## Task instructions
Reproduce the following records verbatim, preserving every line in its original order and form.

## Material for this task
━━━━━━━━━━━━━━━━━━━━

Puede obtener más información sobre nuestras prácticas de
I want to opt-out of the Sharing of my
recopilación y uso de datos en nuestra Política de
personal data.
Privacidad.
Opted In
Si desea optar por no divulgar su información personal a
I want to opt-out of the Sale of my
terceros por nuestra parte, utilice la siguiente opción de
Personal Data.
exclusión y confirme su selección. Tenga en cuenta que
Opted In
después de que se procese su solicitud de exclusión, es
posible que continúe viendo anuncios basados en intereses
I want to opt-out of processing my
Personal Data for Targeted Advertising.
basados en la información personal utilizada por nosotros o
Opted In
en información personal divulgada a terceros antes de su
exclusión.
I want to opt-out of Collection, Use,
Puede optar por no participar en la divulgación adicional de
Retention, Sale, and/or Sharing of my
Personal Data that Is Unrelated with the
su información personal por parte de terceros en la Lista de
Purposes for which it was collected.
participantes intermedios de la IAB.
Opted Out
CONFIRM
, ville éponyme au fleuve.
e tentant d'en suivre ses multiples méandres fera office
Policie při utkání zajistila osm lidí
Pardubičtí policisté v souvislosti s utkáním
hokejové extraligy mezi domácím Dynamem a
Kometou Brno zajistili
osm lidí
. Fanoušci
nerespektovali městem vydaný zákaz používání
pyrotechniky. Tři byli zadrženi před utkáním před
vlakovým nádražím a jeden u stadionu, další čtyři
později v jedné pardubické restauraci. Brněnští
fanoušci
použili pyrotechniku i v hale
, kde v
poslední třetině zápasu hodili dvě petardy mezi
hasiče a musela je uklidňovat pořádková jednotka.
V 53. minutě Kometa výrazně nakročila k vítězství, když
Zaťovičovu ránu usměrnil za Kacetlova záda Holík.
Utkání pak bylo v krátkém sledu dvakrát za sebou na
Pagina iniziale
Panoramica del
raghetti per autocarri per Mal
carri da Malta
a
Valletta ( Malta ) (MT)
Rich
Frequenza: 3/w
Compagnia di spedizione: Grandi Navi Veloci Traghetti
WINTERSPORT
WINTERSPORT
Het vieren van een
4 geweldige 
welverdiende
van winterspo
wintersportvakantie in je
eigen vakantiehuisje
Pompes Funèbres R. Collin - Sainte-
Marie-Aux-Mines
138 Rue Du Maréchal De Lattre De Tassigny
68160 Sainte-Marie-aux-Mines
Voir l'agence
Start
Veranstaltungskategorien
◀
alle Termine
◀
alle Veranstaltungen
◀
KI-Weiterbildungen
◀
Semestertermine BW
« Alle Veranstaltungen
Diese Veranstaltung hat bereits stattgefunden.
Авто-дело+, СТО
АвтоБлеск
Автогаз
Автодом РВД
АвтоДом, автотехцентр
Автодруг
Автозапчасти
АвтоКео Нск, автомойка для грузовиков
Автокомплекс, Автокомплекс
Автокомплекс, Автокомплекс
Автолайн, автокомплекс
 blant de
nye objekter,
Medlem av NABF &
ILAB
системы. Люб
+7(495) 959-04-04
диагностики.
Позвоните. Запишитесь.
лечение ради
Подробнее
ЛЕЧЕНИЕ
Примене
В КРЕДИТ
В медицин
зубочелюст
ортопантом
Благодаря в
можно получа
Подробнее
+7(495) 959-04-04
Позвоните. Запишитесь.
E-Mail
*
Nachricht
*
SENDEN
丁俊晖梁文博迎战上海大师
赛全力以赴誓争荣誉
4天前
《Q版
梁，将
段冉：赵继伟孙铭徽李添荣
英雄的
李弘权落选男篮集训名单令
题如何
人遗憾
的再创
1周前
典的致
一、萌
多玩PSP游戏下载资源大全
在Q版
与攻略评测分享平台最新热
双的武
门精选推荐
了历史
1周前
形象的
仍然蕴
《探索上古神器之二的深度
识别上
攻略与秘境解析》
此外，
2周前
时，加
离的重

━━━━━━━━━━━━━━━━━━━━

## Result for this exercise
Puede obtener más información sobre nuestras prácticas de
I want to opt-out of the Sharing of my
recopilación y uso de datos en nuestra Política de
personal data.
Privacidad.
Opted In
Si desea optar por no divulgar su información personal a
I want to opt-out of the Sale of my
terceros por nuestra parte, utilice la siguiente opción de
Personal Data.
exclusión y confirme su selección. Tenga en cuenta que
Opted In
después de que se procese su solicitud de exclusión, es
posible que continúe viendo anuncios basados en intereses
I want to opt-out of processing my
Personal Data for Targeted Advertising.
basados en la información personal utilizada por nosotros o
Opted In
en información personal divulgada a terceros antes de su
exclusión.
I want to opt-out of Collection, Use,
Puede optar por no participar en la divulgación adicional de
Retention, Sale, and/or Sharing of my
Personal Data that Is Unrelated with the
su información personal por parte de terceros en la Lista de
Purposes for which it was collected.
participantes intermedios de la IAB.
Opted Out
CONFIRM
, ville éponyme au fleuve.
e tentant d'en suivre ses multiples méandres fera office
Policie při utkání zajistila osm lidí
Pardubičtí policisté v souvislosti s utkáním
hokejové extraligy mezi domácím Dynamem a
Kometou Brno zajistili
osm lidí
. Fanoušci
nerespektovali městem vydaný zákaz používání
pyrotechniky. Tři byli zadrženi před utkáním před
vlakovým nádražím a jeden u stadionu, další čtyři
později v jedné pardubické restauraci. Brněnští
fanoušci
použili pyrotechniku i v hale
, kde v
poslední třetině zápasu hodili dvě petardy mezi
hasiče a musela je uklidňovat pořádková jednotka.
V 53. minutě Kometa výrazně nakročila k vítězství, když
Zaťovičovu ránu usměrnil za Kacetlova záda Holík.
Utkání pak bylo v krátkém sledu dvakrát za sebou na
Pagina iniziale
Panoramica del
raghetti per autocarri per Mal
carri da Malta
a
Valletta ( Malta ) (MT)
Rich
Frequenza: 3/w
Compagnia di spedizione: Grandi Navi Veloci Traghetti
WINTERSPORT
WINTERSPORT
Het vieren van een
4 geweldige 
welverdiende
van winterspo
wintersportvakantie in je
eigen vakantiehuisje
Pompes Funèbres R. Collin - Sainte-
Marie-Aux-Mines
138 Rue Du Maréchal De Lattre De Tassigny
68160 Sainte-Marie-aux-Mines
Voir l'agence
Start
Veranstaltungskategorien
◀
alle Termine
◀
alle Veranstaltungen
◀
KI-Weiterbildungen
◀
Semestertermine BW
« Alle Veranstaltungen
Diese Veranstaltung hat bereits stattgefunden.
Авто-дело+, СТО
АвтоБлеск
Автогаз
Автодом РВД
АвтоДом, автотехцентр
Автодруг
Автозапчасти
АвтоКео Нск, автомойка для грузовиков
Автокомплекс, Автокомплекс
Автокомплекс, Автокомплекс
Автолайн, автокомплекс
 blant de
nye objekter,
Medlem av NABF &
ILAB
системы. Люб
+7(495) 959-04-04
диагностики.
Позвоните. Запишитесь.
лечение ради
Подробнее
ЛЕЧЕНИЕ
Примене
В КРЕДИТ
В медицин
зубочелюст
ортопантом
Благодаря в
можно получа
Подробнее
+7(495) 959-04-04
Позвоните. Запишитесь.
E-Mail
*
Nachricht
*
SENDEN
丁俊晖梁文博迎战上海大师
赛全力以赴誓争荣誉
4天前
《Q版
梁，将
段冉：赵继伟孙铭徽李添荣
英雄的
李弘权落选男篮集训名单令
题如何
人遗憾
的再创
1周前
典的致
一、萌
多玩PSP游戏下载资源大全
在Q版
与攻略评测分享平台最新热
双的武
门精选推荐
了历史
1周前
形象的
仍然蕴
《探索上古神器之二的深度
识别上
攻略与秘境解析》
此外，
2周前
时，加
离的重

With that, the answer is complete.